▶ Work instructions:
a) Using the financial excerpt, answer these:
(i) What were operating expenses for the four months ended December 31, 2017?
(ii) How many ounces of gold were sold in the record quarter ended May 31, 2017?
(iii) What was mine operating income for the three months ended May 31, 2017?
b) List every distinct calendar date mentioned in the financial excerpt.
c) Continue the financial excerpt on the company's gold operating results, starting after its final sentence.

▶ Given text:
◇ ◇ ◇ ◇ ◇

Operating expenses were $4,479,599
for the four months ended December 31,
2017, equivalent to $936 per
ounce sold (US$743), which compares
favourably to the Company's guidance of $1,000 to $1,050
per ounce for the old fiscal year ended May
31, 2018. Operating cash costs were $699 per ounce sold for the three months ended
May 31, 2017, when the Company
achieved record quarterly gold sales of 4,658 ounces. The higher
operating cash costs in the most recent period are reflective of a
13% lower mill grade compared to the quarter ended May 31, 2017, which resulted in higher gold ounce
production despite comparably lower mill throughput.
Mine operating income for the four months ended December 31, 2017 was $1,291,812, compared to $1,539,616 for the three months ended
May 31, 2017. The comparatively lower
mine operating income in the most recent period, despite being a
four-month period, reflects higher operating expenses in absolute
terms due to significantly higher mining rates and higher mill
throughput rates during the four months ended December 31, 2017. The increased operating
expense were partially offset by depletion and depreciation.

◇ ◇ ◇ ◇ ◇

▶ Data supplied:
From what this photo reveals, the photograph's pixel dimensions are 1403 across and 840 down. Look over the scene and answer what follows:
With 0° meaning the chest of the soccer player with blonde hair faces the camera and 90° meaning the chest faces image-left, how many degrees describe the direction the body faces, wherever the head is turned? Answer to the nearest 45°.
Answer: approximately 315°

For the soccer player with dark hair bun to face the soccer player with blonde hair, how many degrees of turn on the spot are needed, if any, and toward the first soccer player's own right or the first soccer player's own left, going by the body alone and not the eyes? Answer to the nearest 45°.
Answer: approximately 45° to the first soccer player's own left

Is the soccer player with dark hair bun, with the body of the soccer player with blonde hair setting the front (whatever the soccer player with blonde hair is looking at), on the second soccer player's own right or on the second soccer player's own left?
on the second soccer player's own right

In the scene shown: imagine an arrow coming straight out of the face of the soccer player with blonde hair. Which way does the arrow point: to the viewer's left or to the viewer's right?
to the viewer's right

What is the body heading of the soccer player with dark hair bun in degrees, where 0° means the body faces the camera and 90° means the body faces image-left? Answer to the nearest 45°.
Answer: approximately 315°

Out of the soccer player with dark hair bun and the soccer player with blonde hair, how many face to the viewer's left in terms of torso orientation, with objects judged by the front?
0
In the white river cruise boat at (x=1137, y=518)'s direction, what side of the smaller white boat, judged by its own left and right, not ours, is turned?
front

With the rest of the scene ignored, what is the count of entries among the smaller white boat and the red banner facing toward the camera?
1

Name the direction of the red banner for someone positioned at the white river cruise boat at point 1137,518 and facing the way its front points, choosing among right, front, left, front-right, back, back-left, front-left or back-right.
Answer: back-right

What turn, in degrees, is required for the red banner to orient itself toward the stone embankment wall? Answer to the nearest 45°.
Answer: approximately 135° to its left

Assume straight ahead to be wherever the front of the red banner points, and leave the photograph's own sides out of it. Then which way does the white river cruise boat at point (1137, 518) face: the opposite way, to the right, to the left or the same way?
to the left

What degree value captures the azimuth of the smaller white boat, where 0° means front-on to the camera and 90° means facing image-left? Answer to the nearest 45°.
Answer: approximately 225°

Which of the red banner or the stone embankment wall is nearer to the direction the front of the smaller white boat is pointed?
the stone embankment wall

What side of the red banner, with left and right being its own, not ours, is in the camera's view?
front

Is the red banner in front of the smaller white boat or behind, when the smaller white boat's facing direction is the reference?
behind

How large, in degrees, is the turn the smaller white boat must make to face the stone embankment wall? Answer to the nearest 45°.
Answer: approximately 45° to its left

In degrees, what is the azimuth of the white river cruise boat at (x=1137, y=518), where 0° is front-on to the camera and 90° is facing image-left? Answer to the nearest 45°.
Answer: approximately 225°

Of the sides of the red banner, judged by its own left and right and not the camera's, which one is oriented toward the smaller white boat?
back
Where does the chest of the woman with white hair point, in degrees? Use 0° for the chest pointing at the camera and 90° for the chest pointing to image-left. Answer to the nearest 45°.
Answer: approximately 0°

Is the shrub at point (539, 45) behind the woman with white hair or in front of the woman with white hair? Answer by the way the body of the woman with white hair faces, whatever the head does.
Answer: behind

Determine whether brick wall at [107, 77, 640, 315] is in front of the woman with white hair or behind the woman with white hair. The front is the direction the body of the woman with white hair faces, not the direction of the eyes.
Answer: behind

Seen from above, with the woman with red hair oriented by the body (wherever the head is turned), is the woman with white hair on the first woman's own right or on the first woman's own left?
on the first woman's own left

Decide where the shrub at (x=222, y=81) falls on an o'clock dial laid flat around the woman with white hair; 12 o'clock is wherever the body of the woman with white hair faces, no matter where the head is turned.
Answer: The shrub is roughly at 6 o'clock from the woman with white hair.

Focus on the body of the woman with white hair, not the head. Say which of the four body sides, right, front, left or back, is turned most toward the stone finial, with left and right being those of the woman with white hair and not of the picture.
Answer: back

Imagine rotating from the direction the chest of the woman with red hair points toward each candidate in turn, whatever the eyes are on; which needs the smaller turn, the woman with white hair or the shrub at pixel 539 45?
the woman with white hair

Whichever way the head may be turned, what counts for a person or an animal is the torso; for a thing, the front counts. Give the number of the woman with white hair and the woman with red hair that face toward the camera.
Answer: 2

◇ ◇ ◇ ◇ ◇

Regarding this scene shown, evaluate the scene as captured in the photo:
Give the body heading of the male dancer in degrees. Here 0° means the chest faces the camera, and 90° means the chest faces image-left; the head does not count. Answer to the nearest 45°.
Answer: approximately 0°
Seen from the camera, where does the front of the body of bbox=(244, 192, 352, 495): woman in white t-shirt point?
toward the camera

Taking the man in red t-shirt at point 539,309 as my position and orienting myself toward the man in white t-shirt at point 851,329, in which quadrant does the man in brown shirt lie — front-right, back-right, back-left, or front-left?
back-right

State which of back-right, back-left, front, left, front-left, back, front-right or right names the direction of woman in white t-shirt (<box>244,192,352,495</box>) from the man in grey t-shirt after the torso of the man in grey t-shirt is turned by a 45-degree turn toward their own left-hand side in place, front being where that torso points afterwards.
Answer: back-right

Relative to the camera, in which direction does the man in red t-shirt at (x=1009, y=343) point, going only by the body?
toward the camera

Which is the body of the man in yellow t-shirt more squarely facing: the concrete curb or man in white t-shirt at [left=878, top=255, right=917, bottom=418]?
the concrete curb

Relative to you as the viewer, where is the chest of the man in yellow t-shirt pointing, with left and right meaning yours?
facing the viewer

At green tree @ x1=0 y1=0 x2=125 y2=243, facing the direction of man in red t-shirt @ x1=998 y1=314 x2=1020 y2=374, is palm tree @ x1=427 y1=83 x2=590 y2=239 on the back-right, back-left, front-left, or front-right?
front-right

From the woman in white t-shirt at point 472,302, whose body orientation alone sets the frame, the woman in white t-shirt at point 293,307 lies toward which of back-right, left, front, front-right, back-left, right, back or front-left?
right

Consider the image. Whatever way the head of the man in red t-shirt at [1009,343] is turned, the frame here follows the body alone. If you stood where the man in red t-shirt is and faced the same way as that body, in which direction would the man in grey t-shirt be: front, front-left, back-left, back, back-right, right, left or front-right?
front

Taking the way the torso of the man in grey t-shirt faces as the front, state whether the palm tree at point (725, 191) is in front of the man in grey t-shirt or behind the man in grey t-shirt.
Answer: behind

◇ ◇ ◇ ◇ ◇

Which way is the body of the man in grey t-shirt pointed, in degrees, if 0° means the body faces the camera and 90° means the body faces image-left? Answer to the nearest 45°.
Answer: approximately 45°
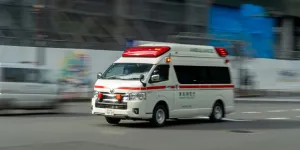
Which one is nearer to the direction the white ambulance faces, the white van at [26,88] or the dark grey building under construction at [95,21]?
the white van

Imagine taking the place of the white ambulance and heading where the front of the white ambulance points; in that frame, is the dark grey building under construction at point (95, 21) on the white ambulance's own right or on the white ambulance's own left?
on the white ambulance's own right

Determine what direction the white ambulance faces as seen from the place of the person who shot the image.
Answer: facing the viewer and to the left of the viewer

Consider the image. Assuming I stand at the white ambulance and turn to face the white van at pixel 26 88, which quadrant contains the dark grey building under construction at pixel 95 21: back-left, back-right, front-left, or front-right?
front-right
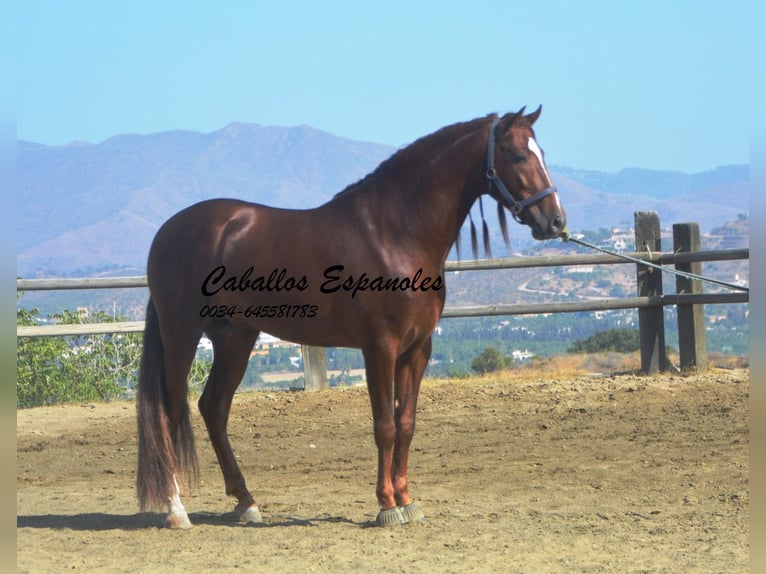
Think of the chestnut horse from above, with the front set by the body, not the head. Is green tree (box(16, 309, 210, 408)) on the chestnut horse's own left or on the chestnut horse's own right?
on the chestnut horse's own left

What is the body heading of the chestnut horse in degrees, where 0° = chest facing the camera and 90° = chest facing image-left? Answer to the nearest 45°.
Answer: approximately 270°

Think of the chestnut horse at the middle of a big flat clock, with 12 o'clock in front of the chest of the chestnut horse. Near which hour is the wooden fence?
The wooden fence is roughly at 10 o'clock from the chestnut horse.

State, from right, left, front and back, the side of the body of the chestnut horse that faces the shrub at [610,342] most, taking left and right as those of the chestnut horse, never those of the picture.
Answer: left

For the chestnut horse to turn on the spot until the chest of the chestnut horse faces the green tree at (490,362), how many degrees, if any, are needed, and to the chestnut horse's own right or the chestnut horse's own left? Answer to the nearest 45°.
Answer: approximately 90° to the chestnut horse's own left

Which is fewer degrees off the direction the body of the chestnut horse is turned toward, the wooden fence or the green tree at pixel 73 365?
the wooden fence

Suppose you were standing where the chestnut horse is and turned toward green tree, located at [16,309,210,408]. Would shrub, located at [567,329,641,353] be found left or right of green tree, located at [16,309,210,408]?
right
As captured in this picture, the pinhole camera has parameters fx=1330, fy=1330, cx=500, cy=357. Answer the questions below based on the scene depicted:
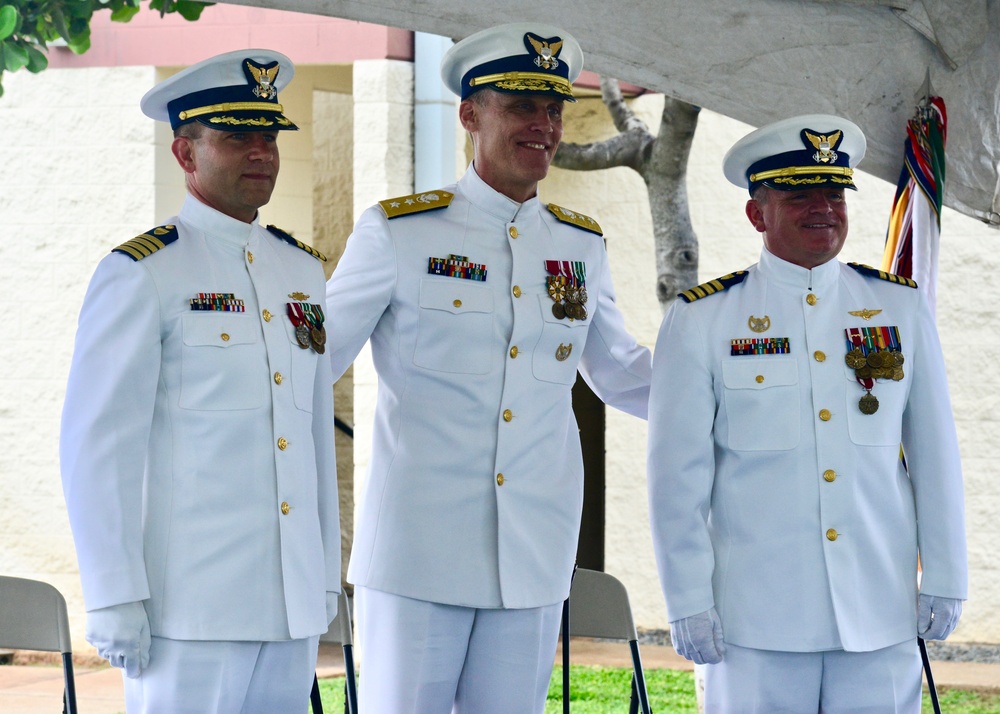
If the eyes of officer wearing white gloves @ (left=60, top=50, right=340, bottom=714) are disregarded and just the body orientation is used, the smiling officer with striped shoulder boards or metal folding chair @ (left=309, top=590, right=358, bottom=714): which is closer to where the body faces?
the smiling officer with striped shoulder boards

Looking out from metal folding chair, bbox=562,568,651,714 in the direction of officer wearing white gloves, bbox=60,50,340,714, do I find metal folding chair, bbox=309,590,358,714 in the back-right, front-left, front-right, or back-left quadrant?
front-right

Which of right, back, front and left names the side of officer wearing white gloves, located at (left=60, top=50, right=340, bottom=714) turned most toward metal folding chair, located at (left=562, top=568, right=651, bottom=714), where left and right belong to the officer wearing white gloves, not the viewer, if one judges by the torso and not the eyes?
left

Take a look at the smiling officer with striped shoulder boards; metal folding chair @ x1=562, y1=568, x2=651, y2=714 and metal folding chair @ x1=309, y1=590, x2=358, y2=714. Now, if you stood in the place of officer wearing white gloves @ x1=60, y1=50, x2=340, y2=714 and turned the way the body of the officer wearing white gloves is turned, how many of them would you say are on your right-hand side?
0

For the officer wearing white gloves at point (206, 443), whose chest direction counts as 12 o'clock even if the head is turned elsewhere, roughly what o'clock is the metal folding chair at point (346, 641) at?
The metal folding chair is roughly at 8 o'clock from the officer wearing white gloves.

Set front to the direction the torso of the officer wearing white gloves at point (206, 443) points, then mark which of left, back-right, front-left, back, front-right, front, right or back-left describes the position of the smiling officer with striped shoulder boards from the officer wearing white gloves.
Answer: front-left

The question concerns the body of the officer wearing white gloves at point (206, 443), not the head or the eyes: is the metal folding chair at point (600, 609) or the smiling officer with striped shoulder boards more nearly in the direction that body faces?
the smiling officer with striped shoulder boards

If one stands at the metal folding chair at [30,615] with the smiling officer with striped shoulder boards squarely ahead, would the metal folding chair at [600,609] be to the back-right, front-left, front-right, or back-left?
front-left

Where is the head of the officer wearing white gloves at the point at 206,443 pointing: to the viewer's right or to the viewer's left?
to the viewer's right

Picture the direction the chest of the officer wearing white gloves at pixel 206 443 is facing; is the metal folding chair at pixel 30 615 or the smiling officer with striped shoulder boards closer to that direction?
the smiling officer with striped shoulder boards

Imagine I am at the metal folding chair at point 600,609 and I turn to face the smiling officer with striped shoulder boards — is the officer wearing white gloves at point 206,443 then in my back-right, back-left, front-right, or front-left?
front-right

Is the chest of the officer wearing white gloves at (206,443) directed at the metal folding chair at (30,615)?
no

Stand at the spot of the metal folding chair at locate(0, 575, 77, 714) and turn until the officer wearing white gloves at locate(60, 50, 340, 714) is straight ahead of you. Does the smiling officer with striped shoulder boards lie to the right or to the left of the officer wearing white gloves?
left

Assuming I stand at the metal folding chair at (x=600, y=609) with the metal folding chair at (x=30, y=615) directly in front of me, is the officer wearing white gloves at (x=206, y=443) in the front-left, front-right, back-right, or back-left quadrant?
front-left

◇ ◇ ◇ ◇ ◇

▶ Answers to the exercise:
a)
(i) $4,479,599
(ii) 4,658 ounces
(iii) $1,539,616

b) December 31, 2017; May 31, 2018; May 31, 2017

c)
Net income for the four months ended December 31, 2017 was $1,228,668, or $0.01 per share, compared to a net loss of
$1,890,260, or $0.03 per share, for the three months ended
May 31, 2017. The change in net
income is due to strong mine operating income in the recent period,
higher income from the sale of waste rock, and a deferred tax
recovery of $1,243,000, which were
partially offset by higher comparative corporate administration
costs, which reflect the Company's expanded corporate presence
after the acquisition of the Goldboro Project. The net loss for the
three months ended May 31, 2017 was
also impacted be a deferred tax expense of $2,785,000.
Non-IFRS Measures
Anaconda has included in this press release certain non-IFRS
performance measures as detailed below. In the gold mining
industry, these are common performance measures but may not be
comparable to similar measures presented by other issuers. The
Company believes that, in addition to conventional measures
prepared in accordance with IFRS, certain investors use this
information to evaluate the Company's performance and ability to
generate cash flow. Accordingly, it is intended to provide
additional information and should not be considered in isolation or
as a substitute for measures of performance prepared in accordance
with IFRS.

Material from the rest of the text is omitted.